Hal tersebut merupakan cerminan dari tiga aspek yang dikaji dalam pendidikan, yaitu afektif, kognitif dan psikomotorik. Disinilah siswa dibekali agar dapat mengarungi samudera kehidupannya kelak.
Namun sayang sekali, realitas saat ini justru menampakkan wajahnya yang carut marut dan bobrok. Sekolah sebagai salah satu lembaga pendidikan telah bergeser fungsinya menjadi hanya sekedar “halte” dengan jurusan perolehan gelar akademik semata.
Orang tua yang tak mau repot mengurus anak-anaknya, menyerahkan anaknya pada guru sepenuhnya tanpa dibarengi kontrol dan menukarnya dengan sejumlah uang yang kadang tidak sedikit.
Sehingga image bahwa sekolah yang baik itu yang mahal dan yang mahal itu pasti berkualitas tumbuh subur di masyarakat. Sekarang pendidikan hanya dapat dikenyam oleh segelintir orang saja.
Menurut Andreas Harefa, dalam bukunya yang berjudul Pembelajaran di Era Serba Otonomi, dikatakan, mau tidak mau harus diakui bahwa persoalan mendasar yang dihadapi bangsa Indonesia salah satunya adalah tidak mempunyai seluruh anggota masyarakat untuk berbagi tugas dan tanggung jawab dalam kemajuan dunia pendidikan.

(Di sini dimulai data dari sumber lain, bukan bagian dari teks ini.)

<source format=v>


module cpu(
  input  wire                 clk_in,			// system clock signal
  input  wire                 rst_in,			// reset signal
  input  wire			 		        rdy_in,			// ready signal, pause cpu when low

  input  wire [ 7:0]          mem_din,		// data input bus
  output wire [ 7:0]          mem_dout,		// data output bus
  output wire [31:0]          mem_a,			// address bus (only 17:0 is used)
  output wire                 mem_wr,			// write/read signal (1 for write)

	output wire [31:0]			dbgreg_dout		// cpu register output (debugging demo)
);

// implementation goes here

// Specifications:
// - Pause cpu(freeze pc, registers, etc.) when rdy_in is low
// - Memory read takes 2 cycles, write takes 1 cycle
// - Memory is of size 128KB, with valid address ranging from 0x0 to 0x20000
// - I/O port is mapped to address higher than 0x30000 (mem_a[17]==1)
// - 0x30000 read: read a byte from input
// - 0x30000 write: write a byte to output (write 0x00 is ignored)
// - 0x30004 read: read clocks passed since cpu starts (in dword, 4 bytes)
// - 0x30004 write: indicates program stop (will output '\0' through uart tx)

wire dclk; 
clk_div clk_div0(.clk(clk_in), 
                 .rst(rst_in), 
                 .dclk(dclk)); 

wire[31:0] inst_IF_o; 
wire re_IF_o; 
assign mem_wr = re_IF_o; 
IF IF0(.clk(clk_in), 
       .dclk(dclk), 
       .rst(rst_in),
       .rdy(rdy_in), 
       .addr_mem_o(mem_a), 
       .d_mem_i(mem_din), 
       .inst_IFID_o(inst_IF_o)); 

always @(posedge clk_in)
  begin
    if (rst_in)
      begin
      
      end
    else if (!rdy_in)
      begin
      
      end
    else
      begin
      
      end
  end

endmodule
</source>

Yang paling memprihatinkan, kondisi ini menyebabkan pemerataan pendidikan tidak dapat direalisasikan kendati sebagai seorang muslim menuntut ilmu itu wajib hukumnya, siapapun orang tersebut. Kemudian diperkuat dengan hukum positif di Indonesia, UUD 1945 pasal 27.

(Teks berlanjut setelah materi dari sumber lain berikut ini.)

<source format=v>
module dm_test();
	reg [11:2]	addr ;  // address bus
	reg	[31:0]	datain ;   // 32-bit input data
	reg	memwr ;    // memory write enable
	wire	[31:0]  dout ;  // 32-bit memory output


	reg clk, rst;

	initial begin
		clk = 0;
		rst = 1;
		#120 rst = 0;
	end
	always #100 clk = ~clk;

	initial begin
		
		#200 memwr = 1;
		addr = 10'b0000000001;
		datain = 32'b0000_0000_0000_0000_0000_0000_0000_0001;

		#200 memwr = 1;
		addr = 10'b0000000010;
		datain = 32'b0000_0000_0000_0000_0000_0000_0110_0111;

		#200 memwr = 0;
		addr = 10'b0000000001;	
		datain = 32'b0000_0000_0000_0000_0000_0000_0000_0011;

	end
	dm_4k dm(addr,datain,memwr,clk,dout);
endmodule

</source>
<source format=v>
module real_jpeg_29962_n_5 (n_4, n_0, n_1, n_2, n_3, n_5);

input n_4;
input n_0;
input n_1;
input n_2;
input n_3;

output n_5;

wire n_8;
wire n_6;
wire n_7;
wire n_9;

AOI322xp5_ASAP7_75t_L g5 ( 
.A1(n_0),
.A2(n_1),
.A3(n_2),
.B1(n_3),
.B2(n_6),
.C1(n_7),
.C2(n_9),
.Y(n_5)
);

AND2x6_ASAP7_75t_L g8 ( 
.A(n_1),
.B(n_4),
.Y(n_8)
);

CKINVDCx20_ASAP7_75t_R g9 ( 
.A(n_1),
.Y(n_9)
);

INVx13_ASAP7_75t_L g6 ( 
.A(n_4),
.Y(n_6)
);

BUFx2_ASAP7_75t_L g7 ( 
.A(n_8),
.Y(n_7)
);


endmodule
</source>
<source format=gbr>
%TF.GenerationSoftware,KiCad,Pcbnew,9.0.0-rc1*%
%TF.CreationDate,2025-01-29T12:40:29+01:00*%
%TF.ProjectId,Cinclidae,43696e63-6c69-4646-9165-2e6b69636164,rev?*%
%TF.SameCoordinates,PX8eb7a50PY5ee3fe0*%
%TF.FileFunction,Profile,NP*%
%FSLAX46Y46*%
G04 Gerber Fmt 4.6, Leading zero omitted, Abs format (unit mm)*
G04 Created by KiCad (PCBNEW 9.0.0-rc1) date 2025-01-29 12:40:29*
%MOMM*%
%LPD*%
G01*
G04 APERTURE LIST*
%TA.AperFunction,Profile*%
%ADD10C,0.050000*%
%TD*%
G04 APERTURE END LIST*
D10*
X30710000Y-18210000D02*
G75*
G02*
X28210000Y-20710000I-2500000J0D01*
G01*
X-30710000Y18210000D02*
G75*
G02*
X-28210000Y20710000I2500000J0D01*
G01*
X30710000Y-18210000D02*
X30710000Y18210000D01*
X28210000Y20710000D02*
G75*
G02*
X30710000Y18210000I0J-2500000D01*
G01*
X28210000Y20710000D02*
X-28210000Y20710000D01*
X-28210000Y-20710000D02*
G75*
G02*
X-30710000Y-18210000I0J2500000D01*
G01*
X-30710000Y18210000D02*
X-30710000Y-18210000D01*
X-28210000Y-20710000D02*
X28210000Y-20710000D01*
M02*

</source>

Dampak lain dari penyalahgunaan pendidikan adalah mengecilnya kesempatan untuk menikmati pendidikan dan kesenjangan sosial yang semakin lebar. Ini menandakan adanya penyelewengan pendidikan secara poltik-ekonomi yang kemudian melahirkan pendidikan untuk orang miskin terganggu realisasinya.
Menurut Eko Frasetyo, dalam buku yang berjudul Orang Miskin Dilarang Sekolah, disebutkan situasi ini dipengaruhi pula oleh derasnya arus globalisasi yang melanda Indonesia melalui liberalisasi, kapitalisasi, dan privatisasi lembaga pendidikan.

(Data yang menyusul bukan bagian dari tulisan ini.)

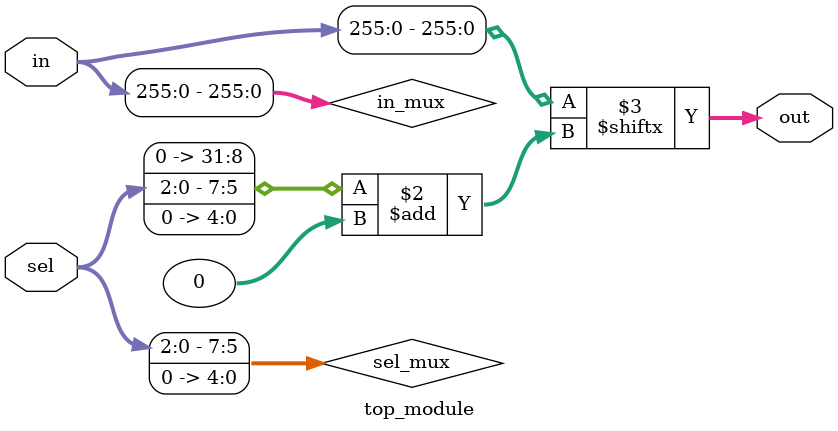
<source format=sv>
module top_module (
    input [1023:0] in,
    input [7:0] sel,
    output [3:0] out
);

wire [255:0] in_mux;
wire [7:0] sel_mux;

assign in_mux = {in[1023:768], in[767:512], in[511:256], in[255:0]};
assign sel_mux = sel << 5;

assign out = in_mux[sel_mux +: 4];

endmodule

</source>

Secara kasat mata terlihat perbedaan yang timbul antara yang berpendidikan dengan yang tidak berilmu sebagai akibat dari nilai-nilai pendidikan yang didapatkan walau dengan bersekolah tidak ada jaminan yang mutlak bahwa seseorang akan pintar.
Jika hal ini dibiarkan lebih lanjut, perbedaan ini akan menimbulkan efek psikologis yang dapat mengakibatkan tidak ada atau rendahnya kepercayaan diri untuk merubah keadaan.
Tak jarang kebijakan publik yang diputuskan pemerintah mempengaruhi kinerja sekolah dan ada pula yang mencoba mempolitisasi pendidikan yang pada hakekatnya pendidikan sebagai suatu komoditas yang “laku” untuk dijual dan semakin mempersempit orang miskin untuk mengakses pendidikan.
Maka untuk meminimalisir keadaan ini diperlukan konsep atau lembaga pendidikan yang dapat dijangkau oleh orang miskin secara materi agar tercipta suatu pola pendidikan yang terjangkau, tidak menelan biaya yang tinggi tapi punya daya saing dan respek pada kesejahteraan guru.